The covered way is a corridor running along the outer perimeter of the castle moats between the top of the glacis – the artificial slope on the outside of a fortress that descends from the covered way to ground level, which made it more difficult for attackers to approach the walls – and the top of the counterscarp.

The covered way owes its structure, as seen today, to the modifications initiated by Cermeño in 1753, although it is possible that the construction of some sections, located between the Velasco and Santa Amàlia Bastions, had already been completed in the late seventeenth century. There are records of the construction of various sections all through the process of construction of the fortification and always linked to the excavation of the moats.

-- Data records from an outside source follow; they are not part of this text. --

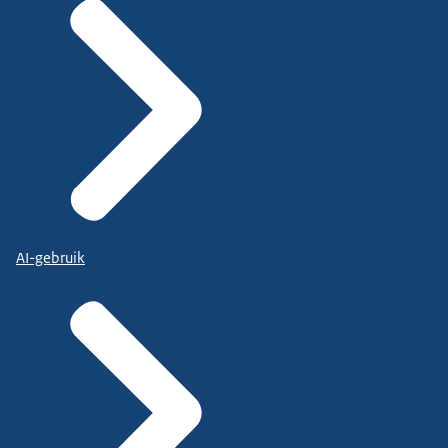
AI-gebruik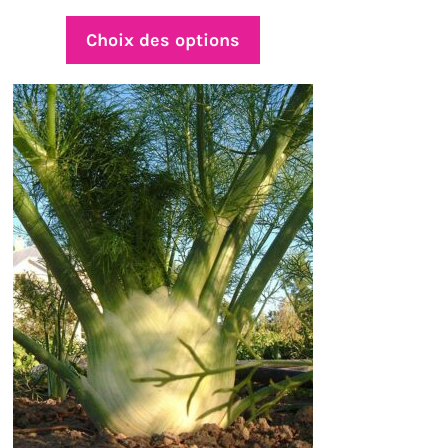
de
prix :
Choix des options
$4.75
à
$25.00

It is bounded by the counterscarp of the moats on the inside, and on the outside by the perimeter wall that served as a parapet to protect the defenders. The original castle gateway, now gone, was located on the northern side of the Castle; it was approached by a road from Barcelona. This was also the site of the bridge that linked the covered way to the inside of the castle. At the corners, there are wider areas intended to be assembly points where the soldiers could gather to organise the defences of the castle. Although two of these assembly points were planned, only one was completed, opposite the entrance bridge and provided with a small sentry box that controlled entry to the inside of the enclosure. This disappeared with the modern alterations. At different points on the covered way there were small rectangular buildings that functioned like bottlenecks, hampering the advance of the enemy, but these were demolished in the late 1960s to facilitate the transit of vehicles. The covered way was reached from the moat by steps on the counterscarp.

It was the first line of defence on the outside of the Castle; its goal was to keep enemy infantry at a distance. It also served as a sally point for launching sorties by the castle garrison during sieges. When the inner ward lost its military function and the moats were opened to the public during the 1960s, the covered way was made into a promenade.